Tim Ballard considers run for Senate amid renewed controversy
The Church of Jesus Christ of Latter-day Saints said Friday it ‘never endorsed, supported or represented (Operation Underground Railroad), Tim Ballard or any projects associated with them’
Tim Ballard, founder and former CEO of Operation Underground Railroad, an anti-child sex trafficking organization, is reportedly considering a 2024 U.S. Senate run amid a new report from Vice media revisiting a closed investigation into the nonprofit’s operations.
Rumors of Ballard’s potential Senate bid started after Utah Attorney General Sean Reyes, who is close to Ballard, said Wednesday he was looking forward to supporting “a great conservative, patriot, and warrior” who would be announcing a Senate run “in the days to come.”
Ballard, whose career was the inspiration for recent box-office hit “Sound of Freedom,” has also been the source of controversy and the subject of an investigation that did not result in any charges. Vice reported on Friday that Tim Ballard had allegedly claimed his work and other projects were endorsed by President M. Russell Ballard, acting president of the Quorum of the Twelve Apostles of The Church of Jesus Christ of Latter-day Saints. The two men share the same last name but are not related.

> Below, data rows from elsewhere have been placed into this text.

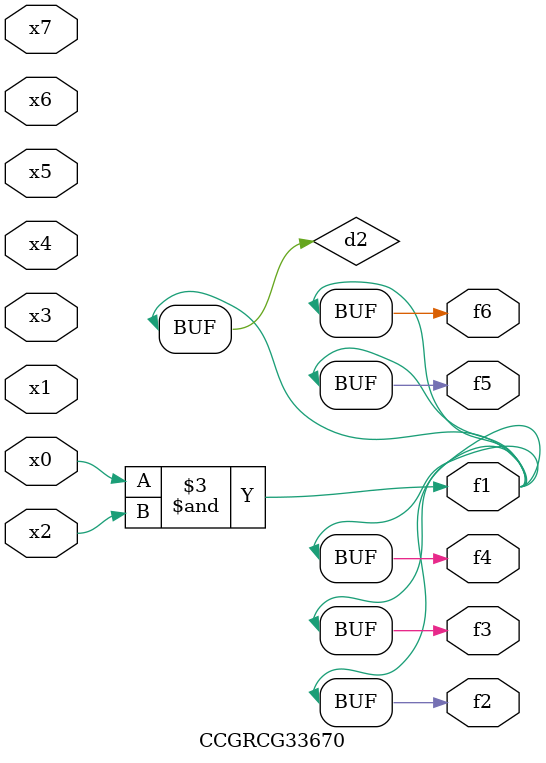
<source format=v>
module CCGRCG33670(
	input x0, x1, x2, x3, x4, x5, x6, x7,
	output f1, f2, f3, f4, f5, f6
);

	wire d1, d2;

	nor (d1, x3, x6);
	and (d2, x0, x2);
	assign f1 = d2;
	assign f2 = d2;
	assign f3 = d2;
	assign f4 = d2;
	assign f5 = d2;
	assign f6 = d2;
endmodule

</source>
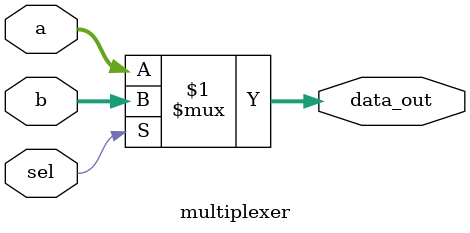
<source format=v>
`timescale 1ns / 1ps


module multiplexer(
    input [63:0]a,
    input [63:0]b,
    input sel,
    output [63:0]data_out
    );
    assign data_out = sel ? b : a;
endmodule

</source>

Vice News’ article was based on records obtained from a now-closed Davis County investigation. The Church of Jesus Christ of Latter-day Saints released a statement in response to the report, first published by Vice. The full statement from the church reads:
President Ballard and Tim Ballard (no relation) established a friendship a number of years ago. That friendship was built on a shared interest in looking after God’s children wherever they are and without regard to their circumstance. However, that relationship is in the past. For many months, President Ballard has had no contact with the founder of Operation Underground Railroad (OUR). The nature of that relationship was always in support of vulnerable children being abused, trafficked, and otherwise neglected. Once it became clear Tim Ballard had betrayed their friendship, through the unauthorized use of President Ballard’s name for Tim Ballard’s personal advantage and activity regarded as morally unacceptable, President Ballard withdrew his association. President Ballard never authorized his name, or the name of the Church, to be used for Tim’s personal or financial interests.
In addition, The Church of Jesus Christ of Latter-day Saints never endorsed, supported or represented OUR, Tim Ballard or any projects associated with them.
President Ballard loves children, all over the world. It has been his mission and life’s work to look after them, care for them, and point them to their Savior.
Tim Ballard founded OUR but left the organization earlier this year. He has since started a new organization, although it is unclear if he would keep that organization going if he decides to run for Senate. Ballard also served as a member of the Public-Private Partnership Advisory Council to End Human Trafficking under President Donald Trump.
This week he testified to the House Homeland Security Committee about the international exploitation of children.
When the Deseret News reached out for comment, Tim Ballard said he had just seen the Vice News story and would reach out through a representative.
The Deseret News broke the news in May that the Davis County Attorney’s Office had closed its investigation of OUR and would not pursue any potential charges related to the organization.
The end of the investigation, dated March 28, 2023, in the document, marks roughly 21⁄2 years since Davis County Attorney Troy Rawlings first publicly confirmed he was looking into the Utah-based nonprofit.
The reviewed charges by Rawlings’ office included communications fraud, witness tampering and retaliation against a witness, victim or informant, according to a declination statement which Rawlings confirmed was authentic.
The determination to close the investigation came after Rawlings’ office received and reviewed financial audits of Operation Underground Railroad and information supplied by law enforcement agencies, including the Utah Attorney General’s Office, the document says.
Tim Ballard told the Deseret News in May the investigation harmed OUR’s reputation.
“The Davis County investigation into our organization lasted nearly three years and —unfortunately — was made public when it never should have been,” Ballard said in a statement to the Deseret News. Operation Underground Railroad’s reputation, he said, “was dragged through the mud.”
OUR provided a statement to Vice that read, in part, “At O.U.R., we are proud to support law enforcement in liberating any person in the grips of human trafficking or exploitation and we strive to ensure ongoing aftercare for all those affected. Our resources have contributed to the arrest of over 7,400 suspected predators and have impacted the lives of over 7,800 individuals. Currently, we are carrying out an average of five missions per week worldwide. We are committed to this important work until everyone in need is safe.”